Computer Science Department
School of Computer Science, Carnegie Mellon University
Layered Learning in Multi-Agent Systems
First, the thesis defines a team member agent architecture within which a flexible team structure is presented, allowing agents to decompose the task space into flexible roles and allowing them to smoothly switch roles while acting. Team organization is achieved by the introduction of a locker-room agreement as collection of conventions followed by all team members. It defines agent roles, team formations, and pre-compiled multi-agent plans. In addition, the team member agent architecture includes a communication paradigm for domains with single-channel, low-bandwidth, unreliable communication. The communication paradigm facilitates team coordination while being robust to lost messages and active interference from opponents.
Second, the thesis introduces layered learning, a general-purpose machine learning paradigm for complex domains in which learning a mapping directly from agents' sensors to their actuators is intractable. Given a hierarchical task decomposition, layered learning allows for learning at each level of the hierarchy, with learning at each level directly affecting learning at the next higher level.
Third, the thesis introduces a new multi-agent reinforcement learning algorithm, namely team-partitioned, opaque-transition reinforcement learning (TPOT-RL). TPOT-RL is designed for domains in which agents cannot necessarily observe the state changes when other team members act. It exploits local, action-dependent features to aggressively generalize its input representation for learning and partitions the task among the agents, allowing them to simultaneously learn collaborative policies by observing the long-term effects of their actions.
Fourth, the thesis contributes a fully functioning multi-agent system that incorporates learning in a real-time, noisy domain with teammates and adversaries. Detailed algorithmic descriptions of the agents' behaviors as well as their source code are included in the thesis.

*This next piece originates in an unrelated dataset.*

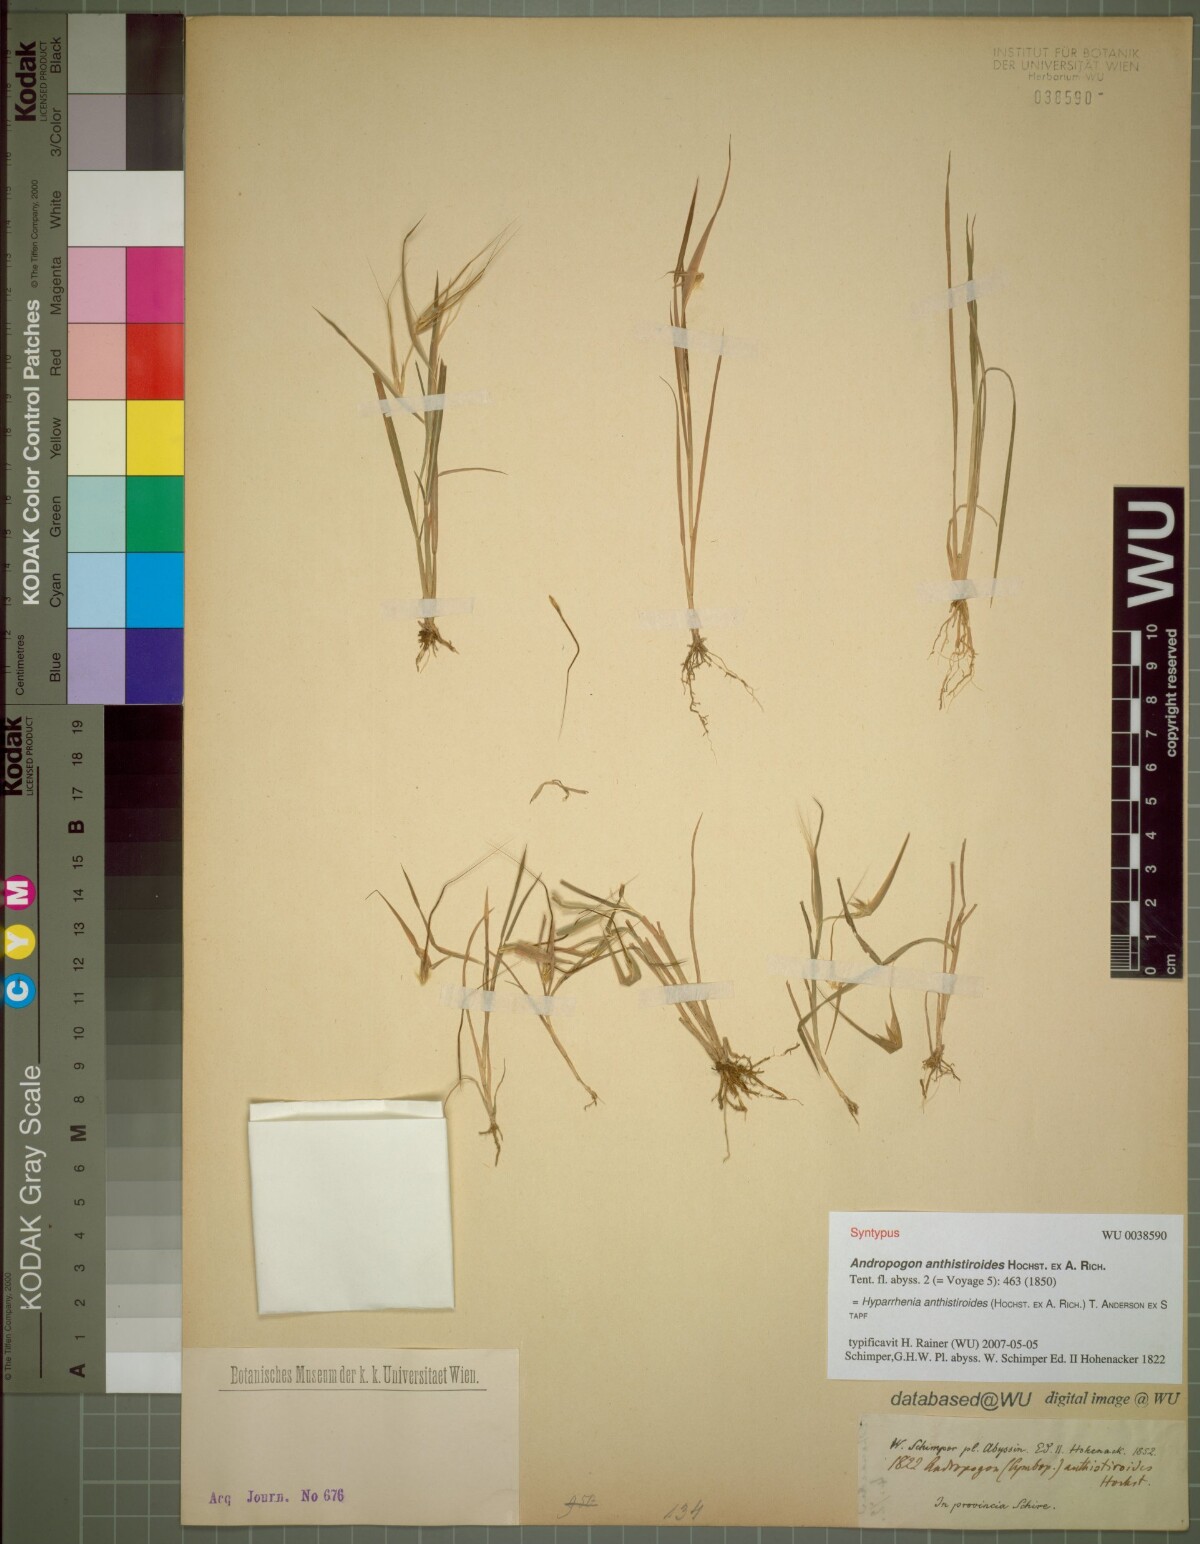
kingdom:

Empirical results validate all four contributions within the simulated robotic soccer domain. The generality of the contributions is verified by applying them to the real robotic soccer, and network routing domains. Ultimately, this dissertation demonstrates that by learning portions of their cognitive processes, selectively communicating, and coordinating their behaviors via common knowledge, a group of independent agents can work towards a common goal in a complex, real-time, noisy, collaborative, and adversarial environment.